Side-by-side photos of a lone woman facing uniformed men, men patrolling a street and two grieving women in a crowd (© Ng Han Guan/AP Images)
A Uyghur woman protests before a group of paramilitary police, armed civilians patrol the area outside the bazaar in Hotan, and Uyghur women grieve for their men who were taken away by the government. (© Ng Han Guan/AP Images)

Since April 2017, China has detained more than 1 million ethnic Turkic Muslims in internment camps in Xinjiang. There are credible reports from the camps of deaths, forced labor and torture. In the camps, the Chinese government forces detainees to renounce their ethnic identities, culture and religion.

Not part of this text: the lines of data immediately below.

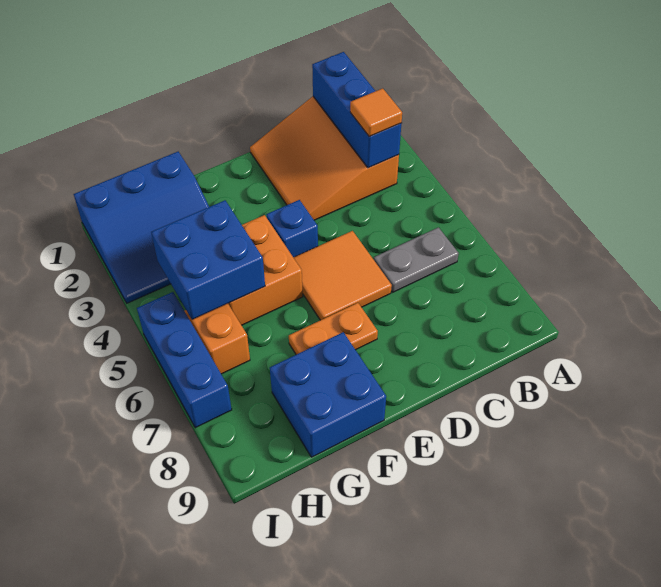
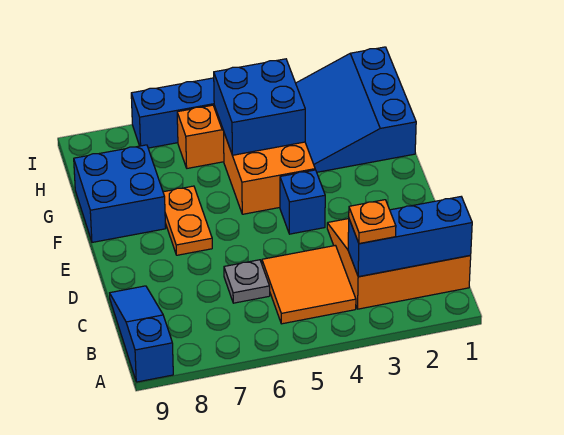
none -> blue slope A9:C9 level 1 top A
orange tile B3 level 3 -> orange plate B3 level 3
grey plate B6:C6 level 1 -> grey plate C6 level 1
orange tile D5:E6 level 1 -> orange tile B4:C5 level 1

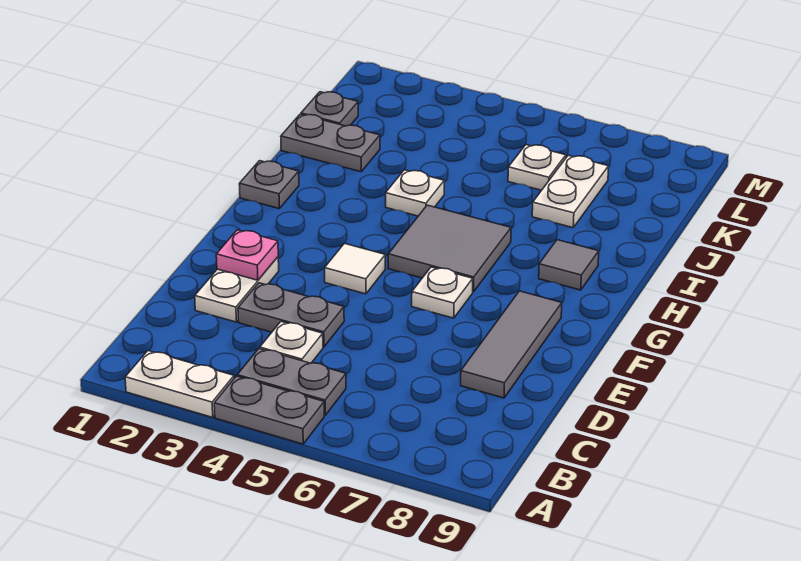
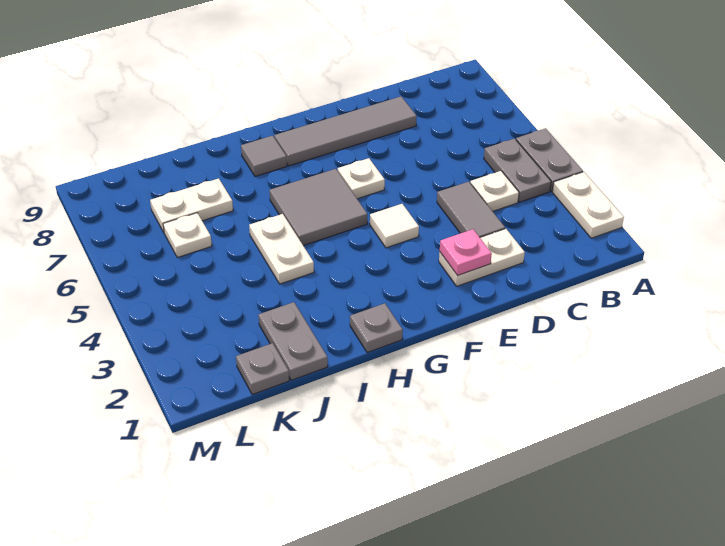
grey plate D3:D4 level 1 -> grey tile D3:D4 level 1
grey tile D8:F8 level 1 -> grey tile D8:G8 level 1
white plate I4 level 1 -> white plate I4:I5 level 1

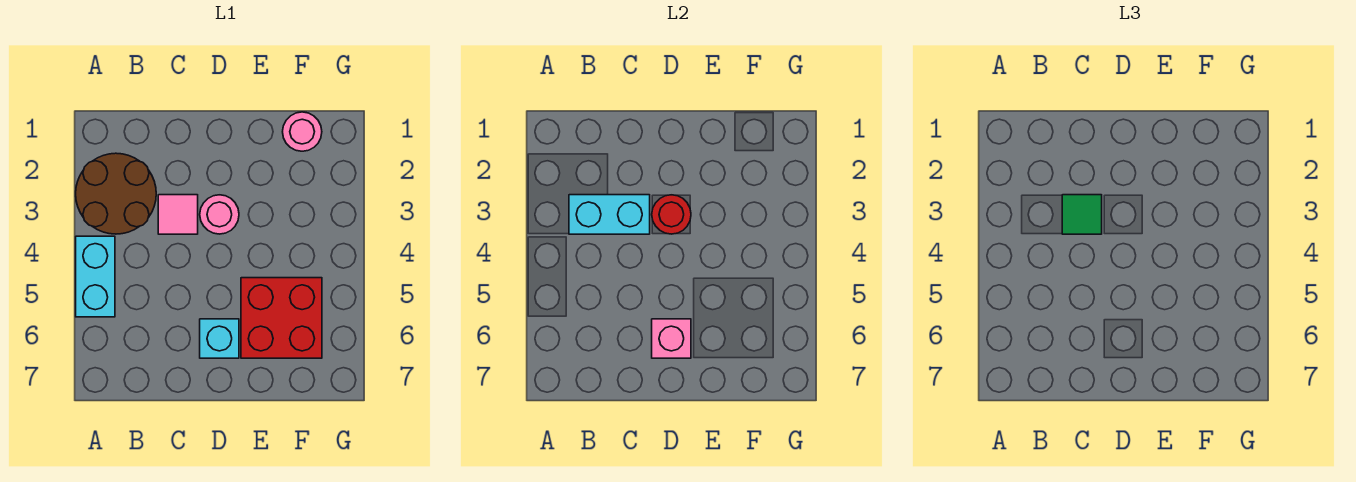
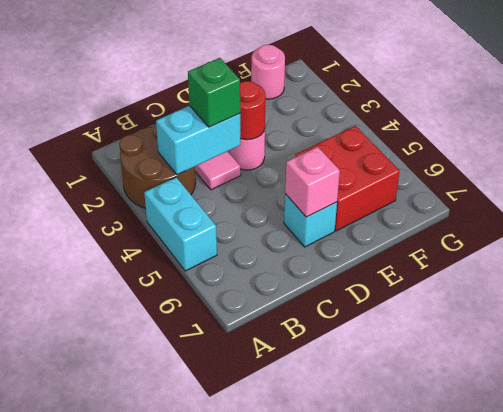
green tile C3 level 3 -> green brick C3 level 3

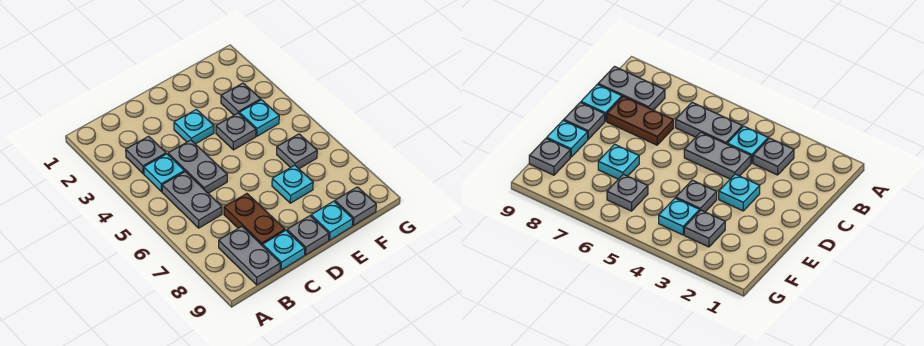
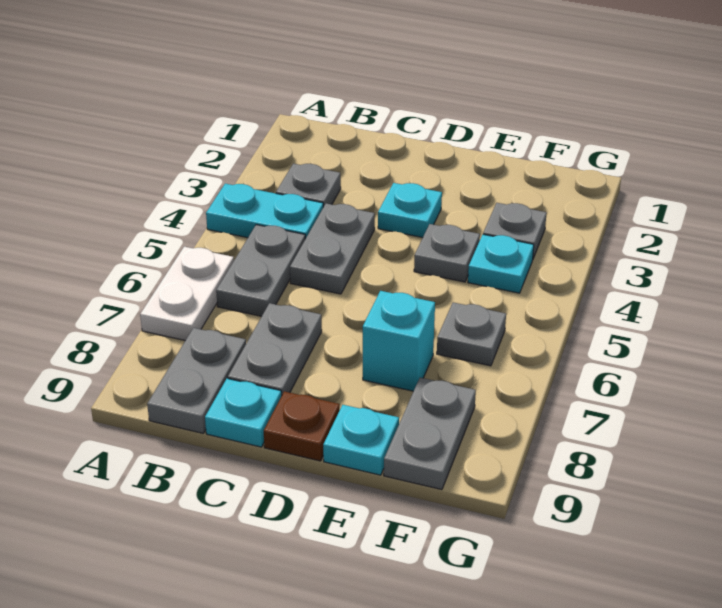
none -> white plate A6:A7 level 1
cyan plate B4 level 1 -> cyan plate A4:B4 level 1
brown plate C7:C8 level 1 -> grey plate C7:C8 level 1
grey plate D9 level 1 -> brown plate D9 level 1
cyan plate E7 level 1 -> cyan brick E7 level 1
grey plate F9 level 1 -> grey plate F8:F9 level 1

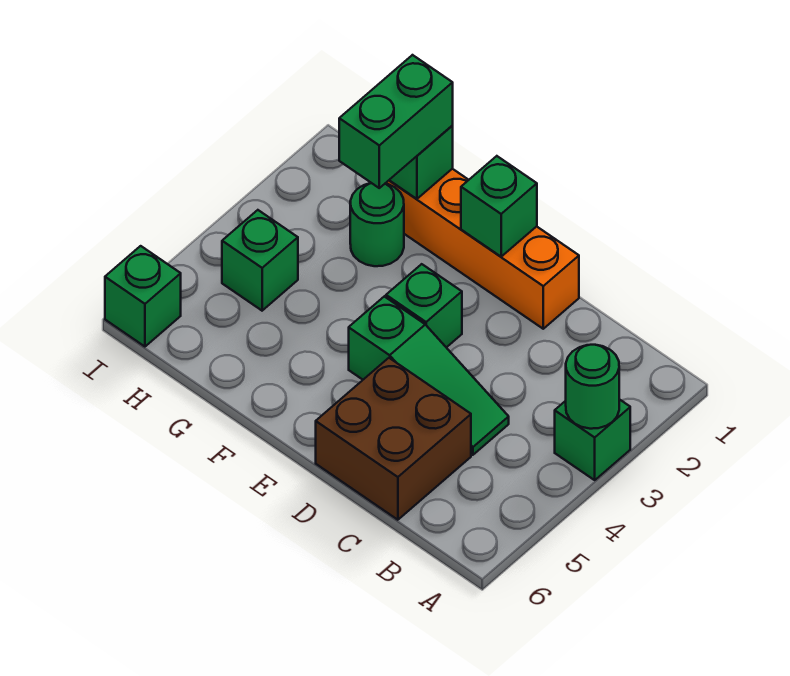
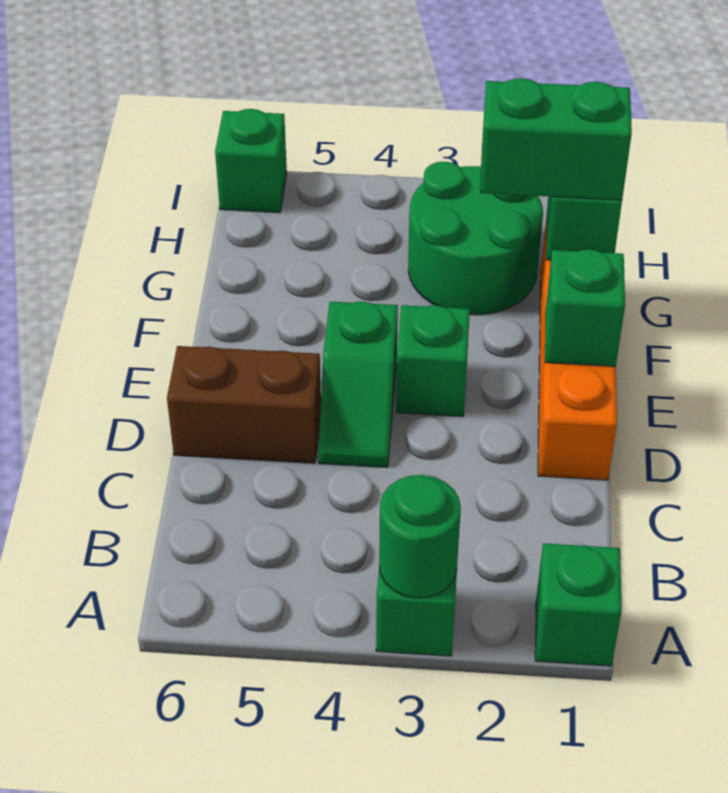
green slope C4:E4 level 1 top E -> green slope D4:E4 level 1 top E
brown brick C5:D6 level 1 -> brown brick D5:D6 level 1
green round brick G2 level 1 -> green round brick G2:H3 level 1
green brick H4 level 1 -> green brick A1 level 1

Countering Chinese government propaganda, Sullivan refuted the idea that the camps in Xinjiang are vocational training centers. “Detainees include accomplished medical doctors and academics, successful business people and other professionals, as well as young children and the elderly,” Sullivan pointed out. “Doctors, professors, and children don’t need job training.”

At the event, three Uyghur survivors of China’s brutal crackdown shared their stories of torture and abuse:

  • Zumrat Dawut, a survivor of the camps, described the torture and abuse she endured at the hands of the Chinese Communist Party.
  • Dr. Rishat Abbas recounted how the Chinese government arrested his sister, Dr. Gulshan Abbas, to punish their family for advocating for Uyghur rights abroad. 
  • Nury Turkel, the chairman of the board of directors of the Uyghur Human Rights Project, detailed his family’s experience with Chinese oppression and talked about the ongoing persecution happening in Xinjiang, including forced marriages and massive surveillance.

Sullivan said, “The U.N. and its member states have a singular responsibility to speak up when survivor after survivor recount the horrors of state repression.”